En dat gedicht in een seculier literair tijdschrift... die hele mentaliteit van ‘voorwaarts, christenschrijvers!’ Hou toch op. Heeft dan niemand in de gaten hoezeer die christenschrijvers gebukt gaan onder de theorievorming, onder de hoge opdracht die ze door hun achterban wordt opgelegd? Want het beste clk-aktieboek ooit, een spannend, intrigerend verhaal, dat prachtig is geschreven, doorstond de keuring slechts met grote moeite. En een reactie van de directeur van een grote christelijke scholengemeenschap in het Reformatorisch Dagblad getuigde van zoveel onvermogen tot genieten, dat mij het lood in de schoenen zakt. Deze meneer legt Kaj voor zich neer, en vraagt zich af wat hij van christelijke literatuur verwacht. Dat is snel duidelijk: Het Antwoord. Het Alternatief. En wel vanaf bladzijde één, en wel tot het achterplat.

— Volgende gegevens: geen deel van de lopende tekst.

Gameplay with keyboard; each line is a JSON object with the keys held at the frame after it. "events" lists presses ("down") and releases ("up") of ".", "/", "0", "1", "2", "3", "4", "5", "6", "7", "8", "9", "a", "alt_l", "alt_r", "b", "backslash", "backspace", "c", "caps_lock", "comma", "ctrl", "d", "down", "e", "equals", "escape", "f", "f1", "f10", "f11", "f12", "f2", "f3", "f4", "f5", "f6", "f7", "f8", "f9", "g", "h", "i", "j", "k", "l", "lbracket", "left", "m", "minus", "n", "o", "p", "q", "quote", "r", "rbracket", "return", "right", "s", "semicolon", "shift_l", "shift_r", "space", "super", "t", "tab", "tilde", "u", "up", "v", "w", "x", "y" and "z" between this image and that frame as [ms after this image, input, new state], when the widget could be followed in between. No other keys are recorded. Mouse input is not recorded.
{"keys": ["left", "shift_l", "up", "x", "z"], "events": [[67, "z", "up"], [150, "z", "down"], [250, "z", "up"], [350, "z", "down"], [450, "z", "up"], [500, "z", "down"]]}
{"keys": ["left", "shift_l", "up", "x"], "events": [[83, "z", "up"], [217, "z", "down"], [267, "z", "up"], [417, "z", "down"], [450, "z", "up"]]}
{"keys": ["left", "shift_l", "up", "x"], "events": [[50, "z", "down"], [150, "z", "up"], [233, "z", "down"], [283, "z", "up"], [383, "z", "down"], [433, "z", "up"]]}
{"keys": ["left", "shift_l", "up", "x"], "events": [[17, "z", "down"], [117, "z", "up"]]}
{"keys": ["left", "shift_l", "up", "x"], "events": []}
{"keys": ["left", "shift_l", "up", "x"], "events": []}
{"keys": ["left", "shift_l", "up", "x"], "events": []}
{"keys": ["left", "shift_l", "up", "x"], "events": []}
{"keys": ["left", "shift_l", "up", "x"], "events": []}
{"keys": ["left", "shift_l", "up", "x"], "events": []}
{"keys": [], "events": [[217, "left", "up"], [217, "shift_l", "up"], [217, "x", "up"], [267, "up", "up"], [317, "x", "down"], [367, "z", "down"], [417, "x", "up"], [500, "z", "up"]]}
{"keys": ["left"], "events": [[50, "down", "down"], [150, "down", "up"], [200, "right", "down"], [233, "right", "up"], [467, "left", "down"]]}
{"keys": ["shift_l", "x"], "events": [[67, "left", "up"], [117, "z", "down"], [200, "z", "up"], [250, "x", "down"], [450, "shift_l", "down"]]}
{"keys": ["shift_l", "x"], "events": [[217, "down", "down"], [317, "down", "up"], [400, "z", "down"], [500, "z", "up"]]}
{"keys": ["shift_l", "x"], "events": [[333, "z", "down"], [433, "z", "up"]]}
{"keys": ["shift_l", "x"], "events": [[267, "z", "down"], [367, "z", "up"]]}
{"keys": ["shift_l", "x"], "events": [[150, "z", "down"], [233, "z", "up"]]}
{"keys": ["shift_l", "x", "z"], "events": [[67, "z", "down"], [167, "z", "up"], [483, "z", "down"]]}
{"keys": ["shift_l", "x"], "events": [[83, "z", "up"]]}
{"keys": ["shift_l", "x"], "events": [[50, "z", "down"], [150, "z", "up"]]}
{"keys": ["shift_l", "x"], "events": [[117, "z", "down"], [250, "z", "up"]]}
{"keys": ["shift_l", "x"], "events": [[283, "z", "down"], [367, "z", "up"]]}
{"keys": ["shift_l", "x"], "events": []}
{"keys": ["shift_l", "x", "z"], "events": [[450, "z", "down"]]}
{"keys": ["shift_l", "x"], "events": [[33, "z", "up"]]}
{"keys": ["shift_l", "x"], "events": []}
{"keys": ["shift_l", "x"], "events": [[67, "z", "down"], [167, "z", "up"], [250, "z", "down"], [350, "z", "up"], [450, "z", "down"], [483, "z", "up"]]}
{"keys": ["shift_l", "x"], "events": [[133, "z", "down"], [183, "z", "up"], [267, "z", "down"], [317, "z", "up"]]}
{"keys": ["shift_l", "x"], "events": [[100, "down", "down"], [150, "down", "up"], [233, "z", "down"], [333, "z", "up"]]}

En als de novelle dan opent met een hoofdstuk waarboven het opschrift staat dat de wereld een leegte is, in een leegte, dan kan het nooit meer wat zijn. Dan hoef je niet verder te lezen naar nuances, naar subtiliteiten, naar raffinement, want daar gaat het in de christelijke literatuur niet om. In de christelijke literatuur gaat het om preken. En als er niet gepreekt wordt, is het niks.
Meestal is het onbegrip overigens heel wat genuanceerder vermomd. In prachtige, erudiete filosofieën over wat christelijke literatuur zou moeten zijn. Van die theorievorming gaat een minstens zo verlammende werking uit. In theorie ligt er jarenlang klaar hoe de christelijke literatuur eruit zou moeten zien. Daarmee leggen de hoge heren van de christelijke literaire kritiek bij voorbaat een verlanglijstje op het bord van het literaire talent. Dat bevordert niet bepaald het onbevangen schrijven.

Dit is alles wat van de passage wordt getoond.